Since you post here, I assume that you are talking about a solid state amplifier PCB........
10 kHz will only show if something is completly wrong with your layout. Not if oscillation could or will occour when feeding the amp with higher frequencies, and it won't say anything about the behavier for stray capacistance at high frequencies....
If the upper Fo for your amp is 20 kHz it could work, however if your amp has a higher Fo, you have to test it at the Fo limit frequency or even higher.
Also remember that stray capacistance depends on the power going through the tracks, so you should test it under load.
You can check for overshoot and ringing with a much lower frequency square wave. Feed it with a 1Khz square with fast rise and fall times and look for funnly stuff on the leading and trailing edges. Both at the output and at internal nodes.

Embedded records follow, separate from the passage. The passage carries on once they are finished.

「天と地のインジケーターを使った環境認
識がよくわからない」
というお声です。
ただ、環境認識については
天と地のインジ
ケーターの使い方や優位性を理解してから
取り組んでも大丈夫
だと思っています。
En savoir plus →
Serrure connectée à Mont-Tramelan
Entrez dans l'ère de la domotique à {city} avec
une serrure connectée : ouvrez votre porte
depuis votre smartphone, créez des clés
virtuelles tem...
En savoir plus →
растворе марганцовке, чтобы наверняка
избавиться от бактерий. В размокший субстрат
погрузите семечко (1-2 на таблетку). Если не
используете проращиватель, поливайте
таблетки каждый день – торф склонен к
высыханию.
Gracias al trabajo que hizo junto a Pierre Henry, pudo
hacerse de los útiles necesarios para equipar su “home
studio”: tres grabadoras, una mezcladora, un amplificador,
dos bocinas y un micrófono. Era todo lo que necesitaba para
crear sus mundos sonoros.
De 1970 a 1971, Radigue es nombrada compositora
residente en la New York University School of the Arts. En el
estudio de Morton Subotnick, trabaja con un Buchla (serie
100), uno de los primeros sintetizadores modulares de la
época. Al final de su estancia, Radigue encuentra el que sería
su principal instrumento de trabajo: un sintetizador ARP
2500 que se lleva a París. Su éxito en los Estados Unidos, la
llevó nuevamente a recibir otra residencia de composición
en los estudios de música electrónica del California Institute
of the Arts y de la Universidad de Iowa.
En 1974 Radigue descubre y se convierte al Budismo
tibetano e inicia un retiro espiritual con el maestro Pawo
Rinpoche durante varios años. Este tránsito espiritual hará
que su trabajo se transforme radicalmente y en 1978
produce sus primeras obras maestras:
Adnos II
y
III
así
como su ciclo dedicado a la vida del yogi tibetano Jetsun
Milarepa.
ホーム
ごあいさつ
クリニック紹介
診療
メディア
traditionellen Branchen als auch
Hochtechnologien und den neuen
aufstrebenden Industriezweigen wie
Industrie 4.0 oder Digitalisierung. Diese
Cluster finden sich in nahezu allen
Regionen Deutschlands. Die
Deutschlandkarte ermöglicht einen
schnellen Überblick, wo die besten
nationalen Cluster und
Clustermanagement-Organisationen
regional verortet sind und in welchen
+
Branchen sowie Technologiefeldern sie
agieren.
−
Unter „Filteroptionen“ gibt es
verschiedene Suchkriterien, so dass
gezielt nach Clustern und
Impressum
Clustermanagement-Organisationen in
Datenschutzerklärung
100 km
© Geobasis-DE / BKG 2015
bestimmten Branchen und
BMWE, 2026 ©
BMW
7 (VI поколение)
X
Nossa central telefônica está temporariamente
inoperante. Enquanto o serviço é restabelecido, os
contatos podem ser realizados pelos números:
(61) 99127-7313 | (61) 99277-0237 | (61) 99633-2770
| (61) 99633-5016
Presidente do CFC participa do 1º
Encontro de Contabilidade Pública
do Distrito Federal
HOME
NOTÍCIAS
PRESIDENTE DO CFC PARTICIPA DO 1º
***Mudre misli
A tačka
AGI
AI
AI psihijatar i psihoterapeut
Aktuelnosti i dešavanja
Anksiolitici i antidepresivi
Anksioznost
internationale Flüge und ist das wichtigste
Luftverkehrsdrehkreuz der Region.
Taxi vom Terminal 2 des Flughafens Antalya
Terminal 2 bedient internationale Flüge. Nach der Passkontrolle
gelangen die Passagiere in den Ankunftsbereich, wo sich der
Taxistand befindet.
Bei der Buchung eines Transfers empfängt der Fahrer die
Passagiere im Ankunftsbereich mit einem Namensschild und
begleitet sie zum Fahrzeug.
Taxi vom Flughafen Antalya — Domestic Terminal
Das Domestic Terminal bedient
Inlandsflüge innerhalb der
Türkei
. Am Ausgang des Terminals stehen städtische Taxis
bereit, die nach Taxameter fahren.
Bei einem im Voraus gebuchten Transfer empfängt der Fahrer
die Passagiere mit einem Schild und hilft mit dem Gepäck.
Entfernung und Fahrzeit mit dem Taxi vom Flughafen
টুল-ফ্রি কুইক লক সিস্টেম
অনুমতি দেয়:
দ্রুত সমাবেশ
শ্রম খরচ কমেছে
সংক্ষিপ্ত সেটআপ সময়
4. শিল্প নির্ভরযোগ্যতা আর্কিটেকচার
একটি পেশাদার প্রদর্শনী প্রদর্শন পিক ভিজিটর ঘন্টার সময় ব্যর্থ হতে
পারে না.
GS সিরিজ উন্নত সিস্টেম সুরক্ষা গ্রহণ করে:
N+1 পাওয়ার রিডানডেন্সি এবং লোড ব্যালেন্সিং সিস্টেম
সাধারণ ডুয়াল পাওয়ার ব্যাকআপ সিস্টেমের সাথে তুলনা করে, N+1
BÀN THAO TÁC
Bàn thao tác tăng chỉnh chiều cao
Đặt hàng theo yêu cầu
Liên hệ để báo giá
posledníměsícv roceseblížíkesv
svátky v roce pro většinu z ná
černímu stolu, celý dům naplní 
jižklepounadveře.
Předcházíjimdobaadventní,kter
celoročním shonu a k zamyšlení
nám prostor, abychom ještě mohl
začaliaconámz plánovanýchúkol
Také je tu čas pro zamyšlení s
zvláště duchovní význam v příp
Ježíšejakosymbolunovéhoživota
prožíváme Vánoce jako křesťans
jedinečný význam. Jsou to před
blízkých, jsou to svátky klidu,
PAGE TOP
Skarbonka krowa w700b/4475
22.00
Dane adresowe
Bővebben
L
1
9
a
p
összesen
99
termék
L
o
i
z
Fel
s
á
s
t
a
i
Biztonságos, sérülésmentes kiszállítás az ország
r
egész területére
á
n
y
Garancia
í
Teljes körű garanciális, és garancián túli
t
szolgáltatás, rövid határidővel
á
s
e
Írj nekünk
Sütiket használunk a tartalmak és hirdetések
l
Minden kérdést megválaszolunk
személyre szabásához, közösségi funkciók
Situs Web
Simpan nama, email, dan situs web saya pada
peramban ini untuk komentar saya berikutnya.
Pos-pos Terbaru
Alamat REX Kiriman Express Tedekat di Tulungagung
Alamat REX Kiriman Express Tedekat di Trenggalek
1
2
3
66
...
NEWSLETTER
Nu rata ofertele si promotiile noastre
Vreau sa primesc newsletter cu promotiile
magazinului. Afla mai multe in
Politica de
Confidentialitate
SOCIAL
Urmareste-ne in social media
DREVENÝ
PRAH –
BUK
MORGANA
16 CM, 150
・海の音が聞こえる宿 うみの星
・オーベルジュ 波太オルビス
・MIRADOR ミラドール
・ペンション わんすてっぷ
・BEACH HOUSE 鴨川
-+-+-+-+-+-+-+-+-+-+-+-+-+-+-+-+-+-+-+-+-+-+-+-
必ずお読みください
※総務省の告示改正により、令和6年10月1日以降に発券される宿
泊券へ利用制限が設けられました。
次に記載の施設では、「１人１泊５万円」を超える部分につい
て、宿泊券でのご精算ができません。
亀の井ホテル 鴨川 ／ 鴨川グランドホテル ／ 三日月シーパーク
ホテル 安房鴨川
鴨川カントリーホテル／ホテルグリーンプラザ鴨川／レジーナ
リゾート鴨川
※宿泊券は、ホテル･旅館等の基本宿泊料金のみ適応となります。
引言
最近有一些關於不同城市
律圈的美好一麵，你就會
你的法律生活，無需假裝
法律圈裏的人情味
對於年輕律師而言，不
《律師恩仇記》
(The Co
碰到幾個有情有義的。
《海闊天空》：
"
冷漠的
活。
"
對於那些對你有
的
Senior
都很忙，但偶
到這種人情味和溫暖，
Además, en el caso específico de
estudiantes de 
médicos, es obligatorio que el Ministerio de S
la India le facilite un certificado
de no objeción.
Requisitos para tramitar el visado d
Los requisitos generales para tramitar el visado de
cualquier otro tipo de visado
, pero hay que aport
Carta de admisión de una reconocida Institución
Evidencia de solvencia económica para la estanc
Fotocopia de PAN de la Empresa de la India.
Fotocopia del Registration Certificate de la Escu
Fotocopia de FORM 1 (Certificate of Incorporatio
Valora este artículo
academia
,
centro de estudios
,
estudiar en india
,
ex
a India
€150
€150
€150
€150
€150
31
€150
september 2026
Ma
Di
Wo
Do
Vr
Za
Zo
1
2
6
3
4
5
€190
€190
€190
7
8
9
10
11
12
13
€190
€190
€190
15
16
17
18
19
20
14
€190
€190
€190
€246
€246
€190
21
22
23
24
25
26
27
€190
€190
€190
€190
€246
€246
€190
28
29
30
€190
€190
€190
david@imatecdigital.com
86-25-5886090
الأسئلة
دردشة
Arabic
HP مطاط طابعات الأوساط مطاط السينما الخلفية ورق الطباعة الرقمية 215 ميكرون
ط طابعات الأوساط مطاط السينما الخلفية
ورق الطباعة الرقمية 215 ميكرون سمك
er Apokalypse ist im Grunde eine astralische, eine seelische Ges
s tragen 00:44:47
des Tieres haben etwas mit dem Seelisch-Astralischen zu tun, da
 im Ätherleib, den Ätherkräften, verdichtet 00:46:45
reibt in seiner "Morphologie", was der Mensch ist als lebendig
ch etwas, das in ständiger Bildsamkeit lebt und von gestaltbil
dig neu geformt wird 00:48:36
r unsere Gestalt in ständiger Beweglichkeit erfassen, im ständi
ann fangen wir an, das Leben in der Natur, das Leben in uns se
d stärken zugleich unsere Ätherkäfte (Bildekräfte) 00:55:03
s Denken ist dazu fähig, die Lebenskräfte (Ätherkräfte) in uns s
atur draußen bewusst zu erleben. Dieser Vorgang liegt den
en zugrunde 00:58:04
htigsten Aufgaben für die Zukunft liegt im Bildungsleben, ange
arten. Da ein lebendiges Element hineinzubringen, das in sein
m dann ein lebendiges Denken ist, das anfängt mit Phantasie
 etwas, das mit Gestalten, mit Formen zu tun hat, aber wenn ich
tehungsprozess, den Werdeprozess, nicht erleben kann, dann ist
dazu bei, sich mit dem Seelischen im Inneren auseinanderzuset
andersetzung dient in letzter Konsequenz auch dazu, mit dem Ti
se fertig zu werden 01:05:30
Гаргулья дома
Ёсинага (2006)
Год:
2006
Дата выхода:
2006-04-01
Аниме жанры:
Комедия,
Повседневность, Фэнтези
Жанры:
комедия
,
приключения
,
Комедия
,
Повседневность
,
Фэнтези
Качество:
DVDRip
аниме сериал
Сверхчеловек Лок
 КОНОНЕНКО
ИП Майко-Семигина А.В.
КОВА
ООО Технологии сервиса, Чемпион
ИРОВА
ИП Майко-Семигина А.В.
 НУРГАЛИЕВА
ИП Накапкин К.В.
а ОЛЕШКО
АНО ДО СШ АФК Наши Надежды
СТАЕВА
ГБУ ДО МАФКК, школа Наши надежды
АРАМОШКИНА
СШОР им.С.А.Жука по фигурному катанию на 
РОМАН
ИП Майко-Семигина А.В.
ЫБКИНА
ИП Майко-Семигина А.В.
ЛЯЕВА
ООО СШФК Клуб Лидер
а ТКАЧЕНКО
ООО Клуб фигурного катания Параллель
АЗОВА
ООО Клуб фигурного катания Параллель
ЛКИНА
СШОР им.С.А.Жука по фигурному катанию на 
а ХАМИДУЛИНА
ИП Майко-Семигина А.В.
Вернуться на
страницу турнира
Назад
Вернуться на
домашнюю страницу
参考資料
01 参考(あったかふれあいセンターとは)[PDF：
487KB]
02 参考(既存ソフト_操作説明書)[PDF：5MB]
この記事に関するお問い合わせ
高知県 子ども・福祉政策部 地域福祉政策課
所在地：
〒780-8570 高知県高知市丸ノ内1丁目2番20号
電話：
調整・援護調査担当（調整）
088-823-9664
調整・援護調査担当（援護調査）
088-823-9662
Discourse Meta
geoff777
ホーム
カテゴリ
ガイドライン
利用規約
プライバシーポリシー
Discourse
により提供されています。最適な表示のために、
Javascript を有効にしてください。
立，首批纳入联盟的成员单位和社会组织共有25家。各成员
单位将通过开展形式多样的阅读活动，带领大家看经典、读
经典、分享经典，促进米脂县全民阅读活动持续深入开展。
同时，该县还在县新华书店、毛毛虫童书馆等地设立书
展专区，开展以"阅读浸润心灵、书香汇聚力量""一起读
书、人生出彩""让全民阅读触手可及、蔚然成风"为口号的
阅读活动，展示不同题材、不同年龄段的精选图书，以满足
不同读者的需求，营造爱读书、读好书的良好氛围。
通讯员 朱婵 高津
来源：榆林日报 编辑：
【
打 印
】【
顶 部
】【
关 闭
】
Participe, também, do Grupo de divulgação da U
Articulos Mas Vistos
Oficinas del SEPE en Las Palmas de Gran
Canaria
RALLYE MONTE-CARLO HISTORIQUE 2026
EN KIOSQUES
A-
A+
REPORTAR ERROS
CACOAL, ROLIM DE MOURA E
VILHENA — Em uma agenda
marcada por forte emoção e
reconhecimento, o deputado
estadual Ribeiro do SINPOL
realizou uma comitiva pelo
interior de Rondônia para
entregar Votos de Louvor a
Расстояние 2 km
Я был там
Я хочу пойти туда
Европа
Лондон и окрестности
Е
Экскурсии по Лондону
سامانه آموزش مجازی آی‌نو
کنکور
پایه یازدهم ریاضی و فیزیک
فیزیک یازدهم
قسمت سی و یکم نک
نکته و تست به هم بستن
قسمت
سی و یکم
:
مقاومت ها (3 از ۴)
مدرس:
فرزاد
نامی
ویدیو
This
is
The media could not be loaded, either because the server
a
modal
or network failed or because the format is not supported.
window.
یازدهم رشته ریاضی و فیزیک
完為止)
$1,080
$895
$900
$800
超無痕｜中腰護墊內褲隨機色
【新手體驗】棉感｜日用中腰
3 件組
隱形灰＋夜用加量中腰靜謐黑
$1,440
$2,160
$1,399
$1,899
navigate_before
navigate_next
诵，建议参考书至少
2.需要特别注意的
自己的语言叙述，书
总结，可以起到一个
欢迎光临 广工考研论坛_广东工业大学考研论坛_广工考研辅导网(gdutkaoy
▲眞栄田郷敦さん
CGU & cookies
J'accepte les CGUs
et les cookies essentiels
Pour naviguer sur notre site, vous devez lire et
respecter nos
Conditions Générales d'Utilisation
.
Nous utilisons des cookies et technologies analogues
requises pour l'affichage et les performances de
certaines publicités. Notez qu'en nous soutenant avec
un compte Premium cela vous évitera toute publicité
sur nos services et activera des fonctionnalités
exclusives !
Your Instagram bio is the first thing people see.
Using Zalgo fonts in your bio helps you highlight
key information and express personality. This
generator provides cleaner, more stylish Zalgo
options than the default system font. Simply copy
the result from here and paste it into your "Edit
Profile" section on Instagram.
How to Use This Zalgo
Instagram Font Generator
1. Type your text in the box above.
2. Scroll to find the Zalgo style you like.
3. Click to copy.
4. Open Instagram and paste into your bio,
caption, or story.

A square wave, regardless of frequency, will have the same slew, and contain odd harmonics toward infinity until your amp limits the slew rate by filtering out those frequencies above Fo. The 'faster' frequency just allows you to zoom in on the X-axis, so to speak. If 30KHz looks terrible, then the leading edges of the 1KHz also looks terrible, just you can't see it with the larger X-axis scale. Square wave is usually used to test the amp's speed and stability when driving a capacitive load. A pure capacitive load should cause some overshoot, the question is to what degree?
You might post a picture of the waveform(s).
The resistor in the Zobel, series to the cap, may or may not fry but it is a capacitive load and should be removed for the square wave tests.
The lower frequency square wave should be used during checkout because if there is oscillation or cross conduction induced, it will happen less times per second and be less likely to cause a fire. The X axis is easily changed on the scope. If the amp is functioning correctly 30KHz won't do anything other than heat up the zobel at high levels. Remove it? With a resistive load yes, but not with a loudspeaker as the amp may (or may not) become unstable without a resistive high frequency load (which is what the zobel is).
Yes, there are things you won't find. Like those little self-extinguishing bursts of oscillation on the PNP side, right when the NPN physically cuts off - right about -4V peak. Just about any low frequency signal, including music, will find it - if it's at exactly the right level. Square wave can go right through it so a sine is better. These oscillation modes are non-destructive and you can use the amp, and take your time tracking them down. I've never had one due to a PCB parasitic issue, but I've had them with large output stages mounted off-board and with a cascode output stage with no base stoppers (note to self - you CAN'T do that!!!).